If you remember my Intro to PowerPivot post, you’ll recall that every organization has that power user who leveraged the tools he had on hand, mostly Excel, to do their own form of Business Intelligence. One headache that plagued “that guy” was the freshness of data. It could be quite difficult to keep the data used in his or her spreadsheets up to date. One of the great boons that PowerPivot offers is the ability to quickly and easily refresh data.
Once again let’s return to the Excel 2010 spreadsheet we created in my Combining Data from Multiple Sources in PowerPivot. In this example we’ll put ourselves in the role of a salesperson, creating an analysis for one of our best customers, one Lucy Harrington. Going to the Customer tab in our PowerPivot workbook, we click on the drop down menu for the FirstName column. Clear the “Select All” option then scroll down and only check the first name “Lucy” which should be sufficient to find only the customer we wish.
In looking at her record, we are horrified to see that some nit-wit in data entry had improperly given our best customer the title of “Mr.” even though we know Lucy is not only a “Mrs.” but as a newlywed very insistent on the use of the Mrs. title.
Correcting this is easy enough, in the source system we can go make the fix, or perhaps we bribe the DBA with lunch so he’ll make our data fix a high priority and issue this update command to the database:
UPDATE SalesLT.Customer SET Title = 'Mrs.' WHERE FirstName = 'Lucy'
So now how do we refresh our data in PowerPivot? Easy enough. In PowerPivot on the Home tab you’ll notice a Refresh button in the Connections group. Clicking on it gives us two options, one to refresh just the current table we are viewing, another to refresh all of the tables in our PowerPivot work area. For this example we’ll pick just the Refresh command.
Once you pick Refresh the Data Refresh dialog appears to let you know of its progress. When done it will let you know of its success and you can then click the Close button to close the window. At this point you’ll see some behavior that I can only attribute to the fact that as of this writing PowerPivot is still in the CTP stage. My screen flashed a few times, then when it was done I was on the last tab in my PowerPivot workbook, the CountryInfo tab. Simply click on the Customer tab to return.
A great thing about the Refresh is that it left our filters intact, you’ll see we are still only looking at Lucy’s, and even better we can see the title of our best customer is now corrected:
If you’re using the same sheet from the previous lessons, you will also notice the calculated column we’d put in place, FullName, is still present.
A word of caution.
When using the Refresh feature, be aware that every time you do a refresh you are pulling the entire dataset back, not just the changed rows. Using SQL Server Profile I monitored the Refresh operation from the server side, and found the query issues was:
SELECT [SalesLT].[Customer].* FROM [SalesLT].[Customer]
If you were to attempt this on a large table in your production system during a busy production time it could have severely negative consequences. Imagine the slowdown that would occur if this were executed against a system having hundreds of millions of rows.

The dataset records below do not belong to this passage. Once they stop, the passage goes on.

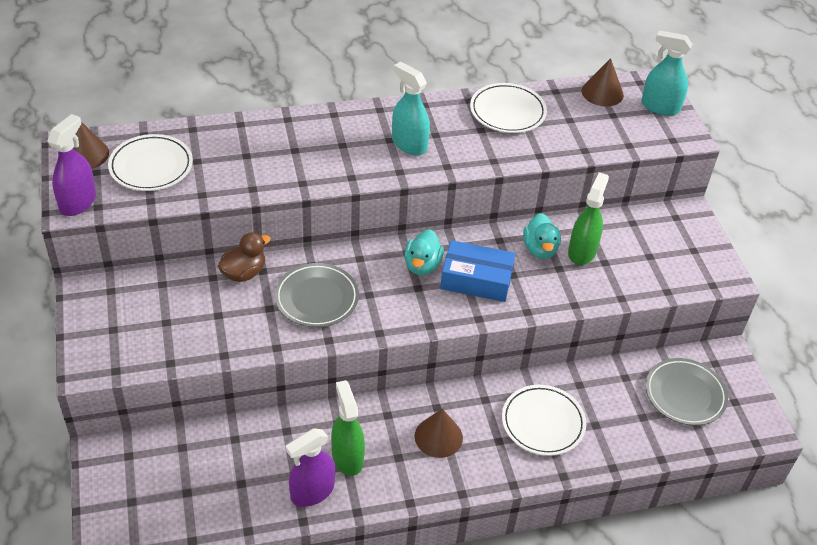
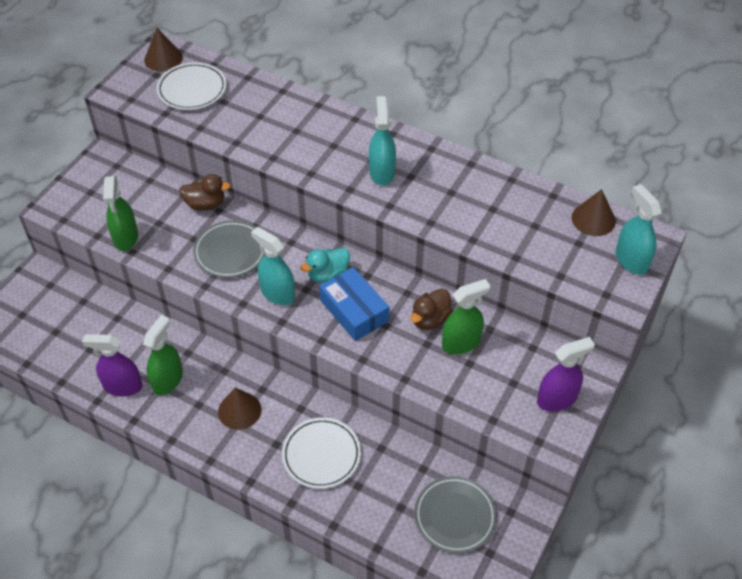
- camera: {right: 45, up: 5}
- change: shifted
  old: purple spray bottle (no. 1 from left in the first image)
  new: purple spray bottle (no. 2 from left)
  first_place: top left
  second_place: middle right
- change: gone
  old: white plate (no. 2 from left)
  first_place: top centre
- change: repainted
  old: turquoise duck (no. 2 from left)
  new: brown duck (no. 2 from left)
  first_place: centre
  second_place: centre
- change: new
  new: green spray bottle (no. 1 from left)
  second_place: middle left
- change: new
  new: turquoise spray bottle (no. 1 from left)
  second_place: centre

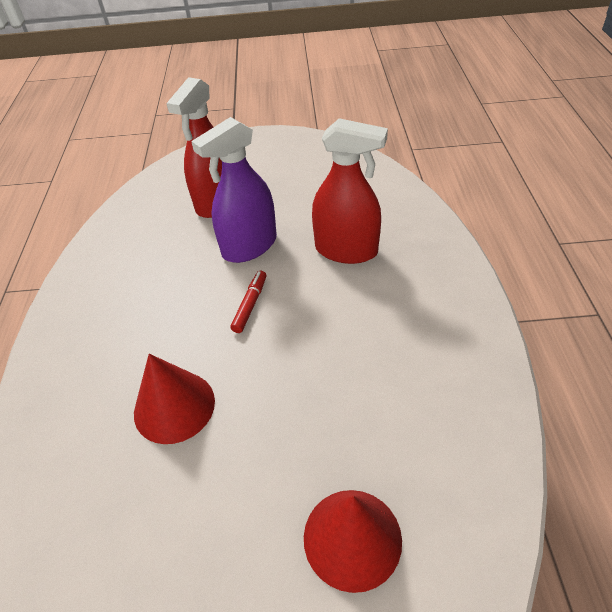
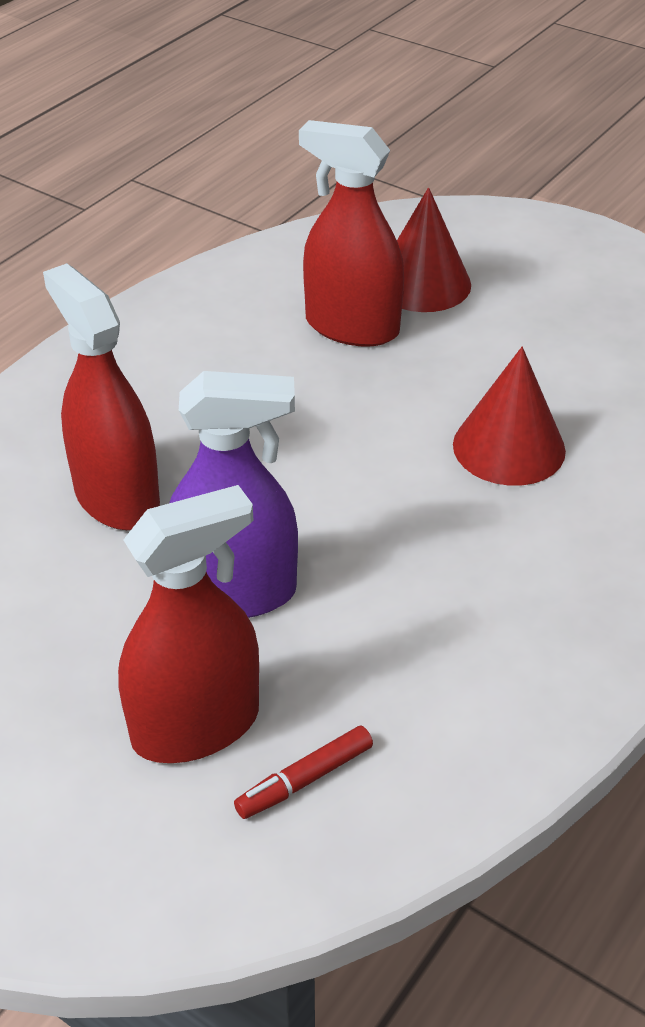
- camera: {right: -145, up: -5}
- change: shifted
  old: red marker
  first_place: centre
  second_place: bottom centre
- change: new
  new: red spray bottle (no. 3 from left)
  second_place: top centre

When getting into data sets that large, I would advise moving towards a more structured data warehousing environment. This would provide a structure better suited for analysis. If nothing else though, get IT to setup a copy of the production system in a location updated during off peak hours so that analysts could pull massive amounts of data without impacting production systems.
Taking into account the strain on the source systems, the easy one button refresh does provide a great way for analysts to ensure the data they are making business decisions from is current and up to date.